7.’It commands a parliamentary majority. In June, 76 Labour MPs defied the whip to vote for the Lords’ EEA amendment to the trade bill – Labour’s largest rebellion in history. Conversations across the House of Commons show that there is a very significant number of Conservative MPs who will support an EEA-based Brexit once the prime minister’s deal has been voted down. If just one of the major parties were to whip in favour then it would be sure to secure a majority.’ What is the evidence to back this up? Some MPs, including Stephen and the Tory MP Nick Boles have argued that Parliament should consider this option but in reality the one option attracting parliamentary support across the political spectrum is to allow the people to have the final say on the process in the form of a People’s Vote.

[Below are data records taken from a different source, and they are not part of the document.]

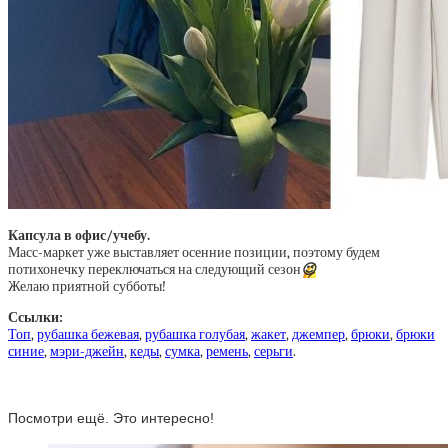
Капсула в офис/учебу.
Масс-маркет уже выставляет осенние позиции, поэтому будем
потихонечку переключаться на следующий сезон
😉
Желаю приятной субботы!
Ссылки:
Топ
,
рубашка бежевая
,
рубашка голубая
,
жакет
,
джемпер
,
брюки
,
брюки
синие
,
мэри-джейн
,
кеды
,
сумка
,
ремень
,
серьги
.
Посмотри ещё. Это интересно!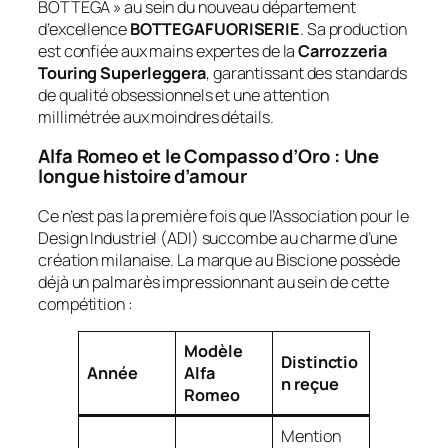
BOTTEGA » au sein du nouveau département
d’excellence
BOTTEGAFUORISERIE
. Sa production
est confiée aux mains expertes de la
Carrozzeria
Touring Superleggera
, garantissant des standards
de qualité obsessionnels et une attention
millimétrée aux moindres détails.
Alfa Romeo et le Compasso d’Oro : Une
longue histoire d’amour
Ce n’est pas la première fois que l’Association pour le
Design Industriel (ADI) succombe au charme d’une
création milanaise. La marque au Biscione possède
déjà un palmarès impressionnant au sein de cette
compétition :
Modèle
Distinctio
Année
Alfa
n reçue
Romeo
Mention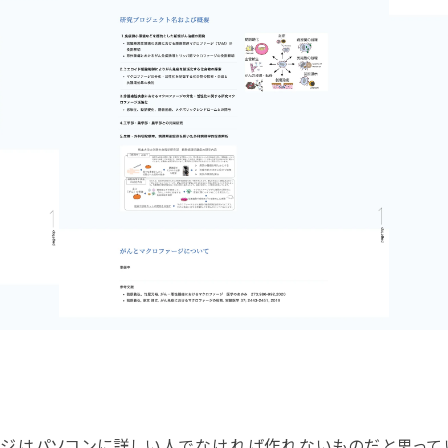
ージはパソコンに詳しい人でなければ作れないものだと思ってい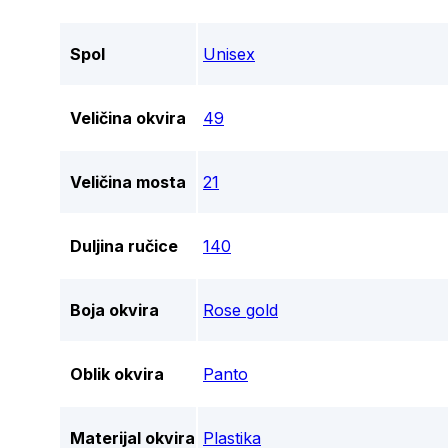
Spol
Unisex
Veličina okvira
49
Veličina mosta
21
Duljina ručice
140
Boja okvira
Rose gold
Oblik okvira
Panto
Materijal okvira
Plastika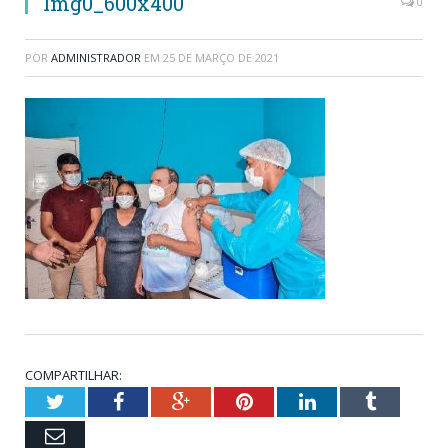
Img0_600x400
0
POR
ADMINISTRADOR
EM
25 DE MARÇO DE 2021
COMPARTILHAR:
Twitter
Facebook
Google+
Pinterest
LinkedIn
Tumblr
Email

8.’Finally, the EEA plus a customs union is the only form of Brexit that gets anywhere near meeting Labour’s six tests, and it also honours our conference resolution commitment to ‘full participation’ in the single market.’ Wrong. The EEA model does not fulfil Labour’s six tests as it is not the full single market due to agriculture and fisheries being excluded.
9. A further point which Stephen failed to elaborate on is that being inside the EEA would also harm our agricultural and fisheries sectors as, not being covered by the EEA, they would face import tariffs into the EU, making them less competitive in one of their largest markets and thus harming their sales and consequently farming and fishing communities.
10. Another point Stephen chooses to omit is that EEA members, such as Norway, also make payments to the EU, contributing to EU cohesion funds for newer EU member states. This means that payments into the EU would continue, whilst the UK would have no say over EU rules – essentially amounting to a situation of taxation without representation.
11. And finally (and perhaps fundamentally), as part of the European Economic Area, non-EU members have to accept all EU single market rules without having a say over them. This is hardly democratic and would put us in the bizarre position of having to be an EU ‘rule taker’, where once we would have had a seat around the negotiating table, framing these very rules.
In a nutshell, it is doubtful that MPs, at this stage in the game, will look to a proposition which would turn this country from being a rule maker into a rule taker, would not solve the issue of the Irish border, would not help farming or fisheries communities, and, where there is no guarantee that it would be reformed to accommodate our interests. Far from having resolved the Brexit problem, it would lead to countless further arguments, dragging out the issue for years more. There are indeed viable policy alternatives to the deal which is being presented by the Government but the ‘Norway’ option is not seen by most people as one of them.